=== Task ===
The answer is the data below, repeated exactly, with no pictures included.

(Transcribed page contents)
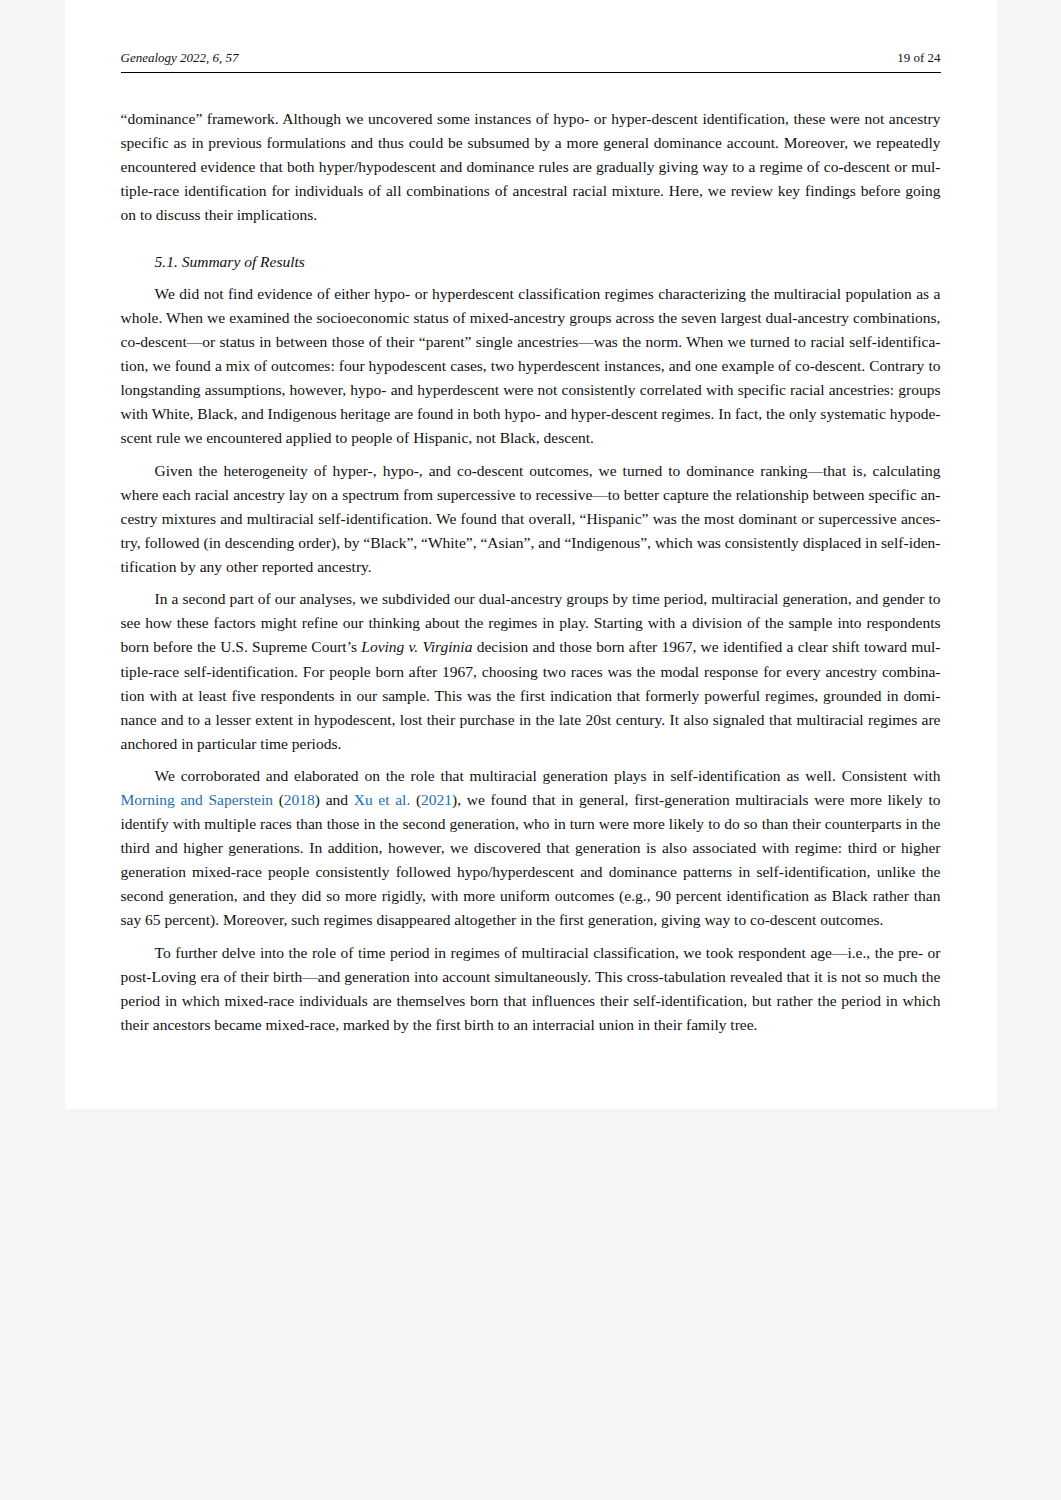Genealogy 2022, 6, 57 19 of 24
“dominance” framework. Although we uncovered some instances of hypo- or hyper-descent identification, these were not ancestry specific as in previous formulations and thus could be subsumed by a more general dominance account. Moreover, we repeatedly encountered evidence that both hyper/hypodescent and dominance rules are gradually giving way to a regime of co-descent or multiple-race identification for individuals of all combinations of ancestral racial mixture. Here, we review key findings before going on to discuss their implications.
5.1. Summary of Results
We did not find evidence of either hypo- or hyperdescent classification regimes characterizing the multiracial population as a whole. When we examined the socioeconomic status of mixed-ancestry groups across the seven largest dual-ancestry combinations, co-descent—or status in between those of their “parent” single ancestries—was the norm. When we turned to racial self-identification, we found a mix of outcomes: four hypodescent cases, two hyperdescent instances, and one example of co-descent. Contrary to longstanding assumptions, however, hypo- and hyperdescent were not consistently correlated with specific racial ancestries: groups with White, Black, and Indigenous heritage are found in both hypo- and hyper-descent regimes. In fact, the only systematic hypodescent rule we encountered applied to people of Hispanic, not Black, descent.
Given the heterogeneity of hyper-, hypo-, and co-descent outcomes, we turned to dominance ranking—that is, calculating where each racial ancestry lay on a spectrum from supercessive to recessive—to better capture the relationship between specific ancestry mixtures and multiracial self-identification. We found that overall, “Hispanic” was the most dominant or supercessive ancestry, followed (in descending order), by “Black”, “White”, “Asian”, and “Indigenous”, which was consistently displaced in self-identification by any other reported ancestry.
In a second part of our analyses, we subdivided our dual-ancestry groups by time period, multiracial generation, and gender to see how these factors might refine our thinking about the regimes in play. Starting with a division of the sample into respondents born before the U.S. Supreme Court’s Loving v. Virginia decision and those born after 1967, we identified a clear shift toward multiple-race self-identification. For people born after 1967, choosing two races was the modal response for every ancestry combination with at least five respondents in our sample. This was the first indication that formerly powerful regimes, grounded in dominance and to a lesser extent in hypodescent, lost their purchase in the late 20st century. It also signaled that multiracial regimes are anchored in particular time periods.
We corroborated and elaborated on the role that multiracial generation plays in self-identification as well. Consistent with Morning and Saperstein (2018) and Xu et al. (2021), we found that in general, first-generation multiracials were more likely to identify with multiple races than those in the second generation, who in turn were more likely to do so than their counterparts in the third and higher generations. In addition, however, we discovered that generation is also associated with regime: third or higher generation mixed-race people consistently followed hypo/hyperdescent and dominance patterns in self-identification, unlike the second generation, and they did so more rigidly, with more uniform outcomes (e.g., 90 percent identification as Black rather than say 65 percent). Moreover, such regimes disappeared altogether in the first generation, giving way to co-descent outcomes.
To further delve into the role of time period in regimes of multiracial classification, we took respondent age—i.e., the pre- or post-Loving era of their birth—and generation into account simultaneously. This cross-tabulation revealed that it is not so much the period in which mixed-race individuals are themselves born that influences their self-identification, but rather the period in which their ancestors became mixed-race, marked by the first birth to an interracial union in their family tree.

=== Answer for the task ===
Genealogy 2022, 6, 57 19 of 24
“dominance” framework. Although we uncovered some instances of hypo- or hyper-descent identification, these were not ancestry specific as in previous formulations and thus could be subsumed by a more general dominance account. Moreover, we repeatedly encountered evidence that both hyper/hypodescent and dominance rules are gradually giving way to a regime of co-descent or multiple-race identification for individuals of all combinations of ancestral racial mixture. Here, we review key findings before going on to discuss their implications.
5.1. Summary of Results
We did not find evidence of either hypo- or hyperdescent classification regimes characterizing the multiracial population as a whole. When we examined the socioeconomic status of mixed-ancestry groups across the seven largest dual-ancestry combinations, co-descent—or status in between those of their “parent” single ancestries—was the norm. When we turned to racial self-identification, we found a mix of outcomes: four hypodescent cases, two hyperdescent instances, and one example of co-descent. Contrary to longstanding assumptions, however, hypo- and hyperdescent were not consistently correlated with specific racial ancestries: groups with White, Black, and Indigenous heritage are found in both hypo- and hyper-descent regimes. In fact, the only systematic hypodescent rule we encountered applied to people of Hispanic, not Black, descent.
Given the heterogeneity of hyper-, hypo-, and co-descent outcomes, we turned to dominance ranking—that is, calculating where each racial ancestry lay on a spectrum from supercessive to recessive—to better capture the relationship between specific ancestry mixtures and multiracial self-identification. We found that overall, “Hispanic” was the most dominant or supercessive ancestry, followed (in descending order), by “Black”, “White”, “Asian”, and “Indigenous”, which was consistently displaced in self-identification by any other reported ancestry.
In a second part of our analyses, we subdivided our dual-ancestry groups by time period, multiracial generation, and gender to see how these factors might refine our thinking about the regimes in play. Starting with a division of the sample into respondents born before the U.S. Supreme Court’s Loving v. Virginia decision and those born after 1967, we identified a clear shift toward multiple-race self-identification. For people born after 1967, choosing two races was the modal response for every ancestry combination with at least five respondents in our sample. This was the first indication that formerly powerful regimes, grounded in dominance and to a lesser extent in hypodescent, lost their purchase in the late 20st century. It also signaled that multiracial regimes are anchored in particular time periods.
We corroborated and elaborated on the role that multiracial generation plays in self-identification as well. Consistent with Morning and Saperstein (2018) and Xu et al. (2021), we found that in general, first-generation multiracials were more likely to identify with multiple races than those in the second generation, who in turn were more likely to do so than their counterparts in the third and higher generations. In addition, however, we discovered that generation is also associated with regime: third or higher generation mixed-race people consistently followed hypo/hyperdescent and dominance patterns in self-identification, unlike the second generation, and they did so more rigidly, with more uniform outcomes (e.g., 90 percent identification as Black rather than say 65 percent). Moreover, such regimes disappeared altogether in the first generation, giving way to co-descent outcomes.
To further delve into the role of time period in regimes of multiracial classification, we took respondent age—i.e., the pre- or post-Loving era of their birth—and generation into account simultaneously. This cross-tabulation revealed that it is not so much the period in which mixed-race individuals are themselves born that influences their self-identification, but rather the period in which their ancestors became mixed-race, marked by the first birth to an interracial union in their family tree.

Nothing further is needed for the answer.